The party had ended hours ago, but neither of them wanted the night to finish. Music still echoed faintly from downstairs while the city lights painted gold shadows across Mia’s apartment walls.
Lena stood barefoot near the kitchen counter, slowly sipping cold coffee that neither of them cared about anymore. Her black dress clung softly to her figure, slightly wrinkled from dancing all night. Ethan leaned against the doorway watching her with a look that made her heart race.
“You’ve been staring at me for ten minutes,” she teased quietly.
“Maybe you’re hard to stop looking at.”
A dangerous silence followed.
They had been friends for years. That was the problem.
Every late-night conversation, every accidental touch, every hidden feeling had led to this moment neither of them wanted to admit was coming.
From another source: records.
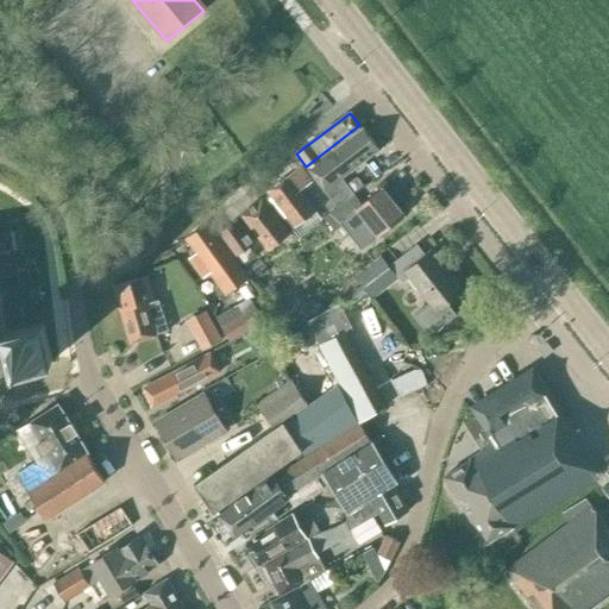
[(338,208),(353,196),(340,179),(378,150),(359,125),(306,167),(338,208)]
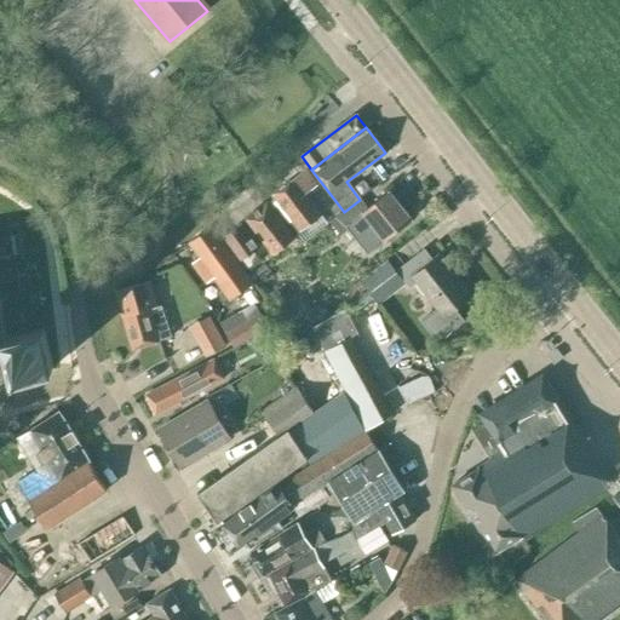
[(304,195),(316,185),(304,170),(271,195),(299,233),(320,217),(304,195)]
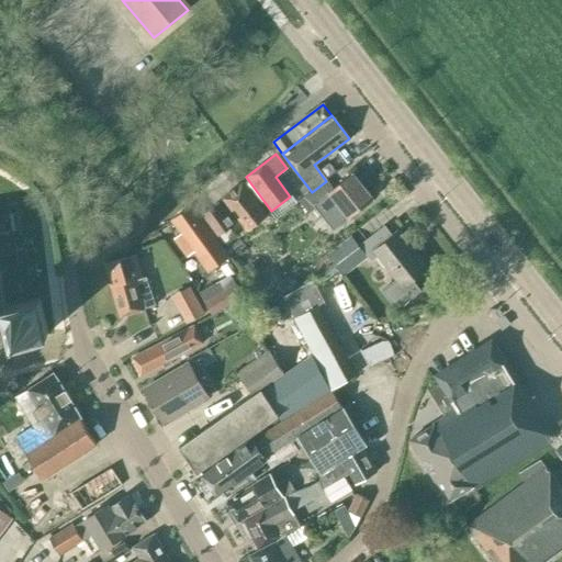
[(333,189),(326,181),(312,192),(299,202),(307,212),(315,206),(324,218),(339,205),(349,218),(373,199),(352,173),(333,189)]
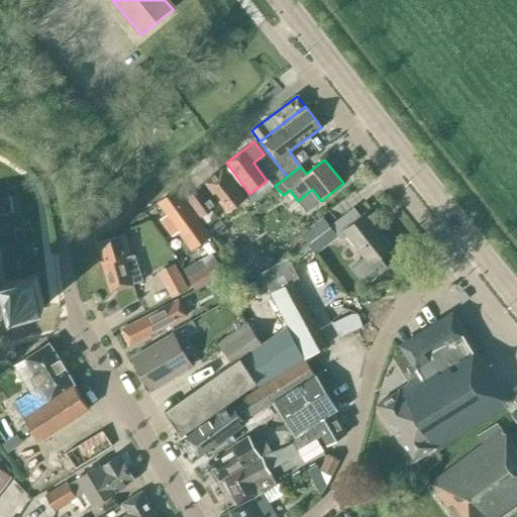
[(204,183),(227,213),(246,199),(222,169),(204,183)]
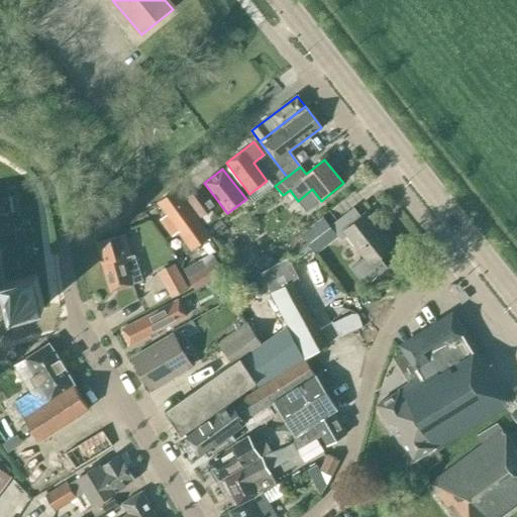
[(186,198),(201,218),(215,208),(201,188),(186,198)]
Lena knew crossing the line would change everything.
But when Ethan stepped closer, the distance between them disappeared too easily.
“You know this is a bad idea,” she whispered.
“Probably.”
Neither moved away.
Rain tapped softly against the windows while tension filled the room thicker than smoke. Ethan brushed a loose strand of hair behind her ear, his fingers lingering just long enough to make her breath catch.
That midnight touch felt wild and completely wrong.
Yet she didn’t stop him.
Instead, she looked up at him with a smile that carried every secret they had both been hiding. The air felt hotter. Smaller. Dangerous.
“You keep doing that,” she murmured softly, “and I’m not responsible for what happens next.”
He laughed under his breath. “Maybe I don’t want you to be.”
Hours slipped by in teasing conversations, stolen glances, and moments charged with electricity neither of them could ignore anymore. Somewhere between midnight and sunrise, the rules they once cared about stopped mattering completely.
And for the first time, neither of them wanted to pretend otherwise.